Read the status/code Make returned before assuming it's a scope problem.
-
One zone per server. The MCP server is bound to whichever zone MAKE_BASE_URL points at (default eu1). To talk to multiple zones from a single MCP client, register multiple server entries.
-
OperationIds with no spec entry don't exist. If make.callOperation('foo') says [make.unknown-operation], the operation isn't in the loaded spec for this zone. Use search to find what's actually available; don't manually URL-construct.
-
Raw requests skip scope hints. make.request({ method, path }) doesn't know which operation you're invoking, so its 403s are unannotated. Prefer typed callOperation when the spec covers the operation.
-
Spec is live-fetched at startup, with on-disk hash-keyed cache. When the live fetch fails (network issue, zone outage), the server falls back to the bundled make-fallback.json. A startup warning is emitted in that case. Bundled fallback is an EU1 snapshot — operations exclusive to other zones may be missing.
-
Pre-1.0 client coverage is narrow. The MCP wire protocol has been verified end-to-end through:
- DeepSeek v4 Flash driving the server through
opencode --pure run (cloud surface).
- The official MCP Inspector CLI (
@modelcontextprotocol/inspector@0.20.0) covering tools/list, credentialled search, credentialled execute on getUsersMe, and credentialled scope-403 probe on /admin/owners.

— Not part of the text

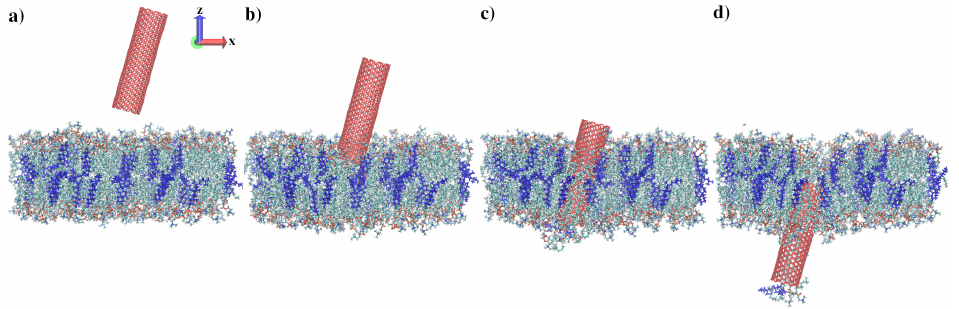
Figure 1. A series of snapshots visualizing tube-axis membrane indentation for CNT, 15 ◦ , and v = 2.0 m/s. Cholesterol molecules inside the DMPC membrane are dark blue. ( a ) CNT initial stage (after equilibration); CNT indenter tip is at: ( b ) z = − 25 Å, ( c ) z = − 55 Å, ( d ) z = − 85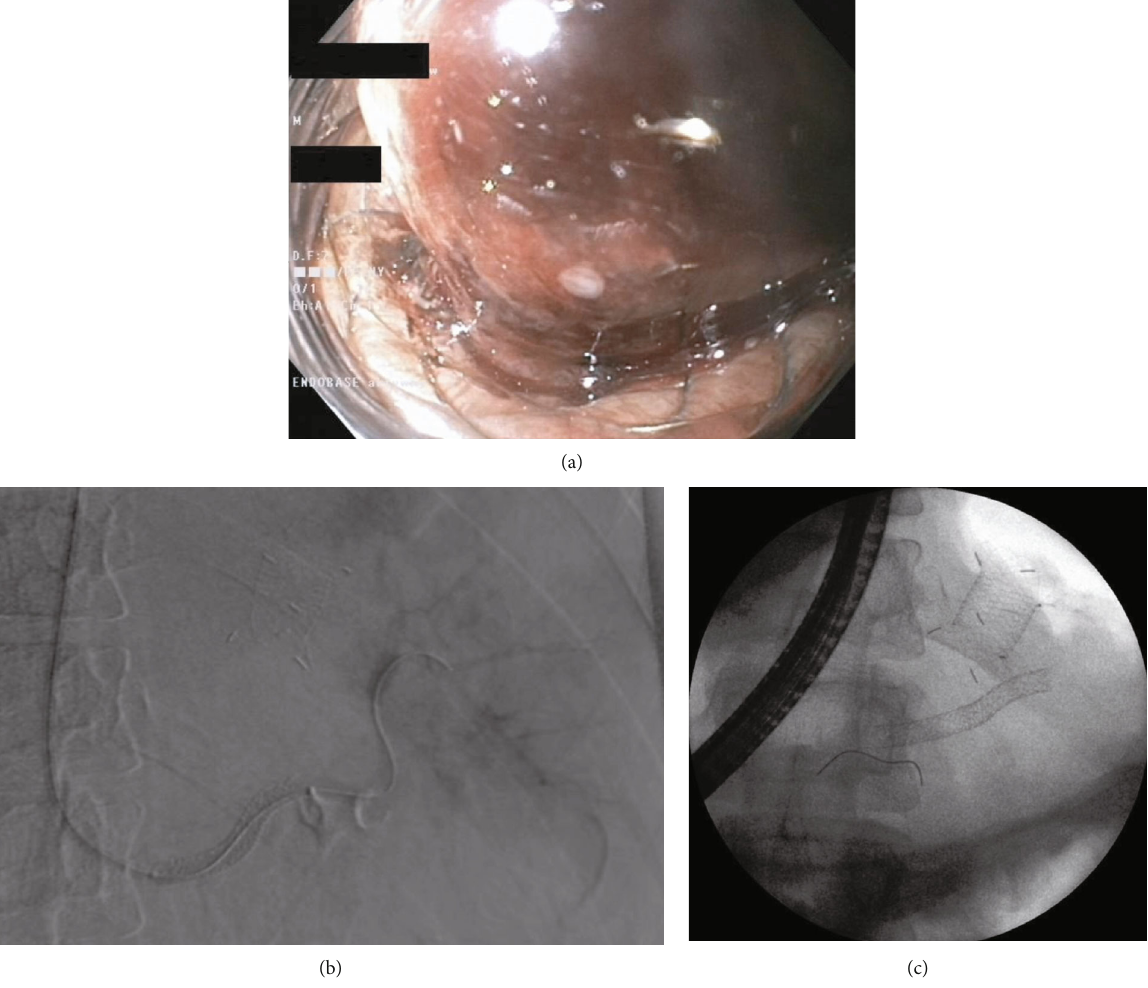
Figure 12: (a – c) Bleeding from the splenic artery during transmural drainage of a pancreatic necrosis. (a) The endoscopic image reveals a blood clot inside of the transmural stent. (b, c) The patient received endovascular treatment by inserting a stent graft to bypass the damaged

See README → Verification status for the matrix. It has not yet been validated against the Cursor IDE chat panel, Claude Desktop, Claude Code, Continue, Cline, Codeium, Aider, Zed, or the MCP Inspector UI (browser) mode. If you find a client where the server misbehaves, open an issue with the protocol log; the server itself is wire-correct, so most surprises will be in client wiring or env-var passing.